REQUIRED ACTION 1: Write out the records exactly, beginning at the line that contains "Statut de l’élu local" and stopping after the last line of the records, with both of those lines included.

SOURCE PASSAGE:
Nitzan stated that the Shabak recognized that some of its
interrogation methods were quite onerous but they were lawful since
they did not amount to torture. However, recognizing the
difficult circumstances Palestinian interrogees faced under
interrogation, the Shabak decided to "inject a bit a
relief". No more stinking army sack urinated upon by policemen or laden
with vomit from prior interrogees to wear continuously over
the head for weeks. Instead, tight plastic ski masks/goggles around
the face blackened so that the Palestinian interrogee will
see only darkness for 24 hours a day for weeks on end. No more
handcuffs on the feet that are made for wrists only and
which tear the skin and cause enormous swelling and nerve damage. No
more slanted footstools to shackle the interrogee into
contorted positions – now it will be a regular chair.

RECORDS FOR THIS TASK:
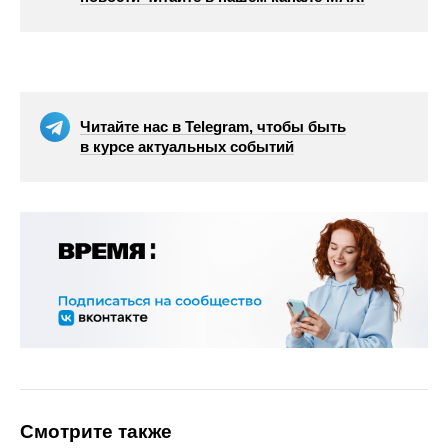
Читайте нас в Telegram, чтобы быть
в курсе актуальных событий
Смотрите также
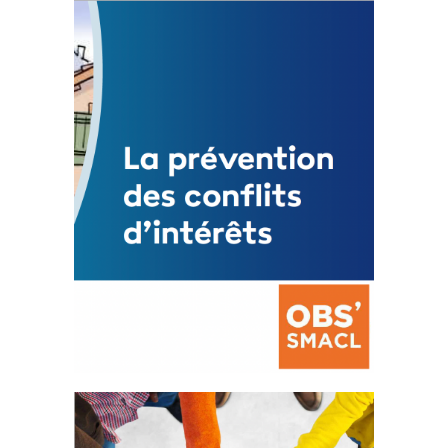
Statut de l’élu local
3 avril 2024
Mise à jour avril 2024
FEUILLETER
La prévention des conflits
d’intérêts
18 septembre 2023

REQUIRED ACTION 2: Reproduce word for word the part of the passage on Shabak interrogation methods that begins at the words "Nitzan stated that" and stops after "a regular chair.".

ANSWER AREA 1:
Statut de l’élu local
3 avril 2024
Mise à jour avril 2024
FEUILLETER
La prévention des conflits
d’intérêts
18 septembre 2023

ANSWER AREA 2:
Nitzan stated that the Shabak recognized that some of its
interrogation methods were quite onerous but they were lawful since
they did not amount to torture. However, recognizing the
difficult circumstances Palestinian interrogees faced under
interrogation, the Shabak decided to "inject a bit a
relief". No more stinking army sack urinated upon by policemen or laden
with vomit from prior interrogees to wear continuously over
the head for weeks. Instead, tight plastic ski masks/goggles around
the face blackened so that the Palestinian interrogee will
see only darkness for 24 hours a day for weeks on end. No more
handcuffs on the feet that are made for wrists only and
which tear the skin and cause enormous swelling and nerve damage. No
more slanted footstools to shackle the interrogee into
contorted positions – now it will be a regular chair.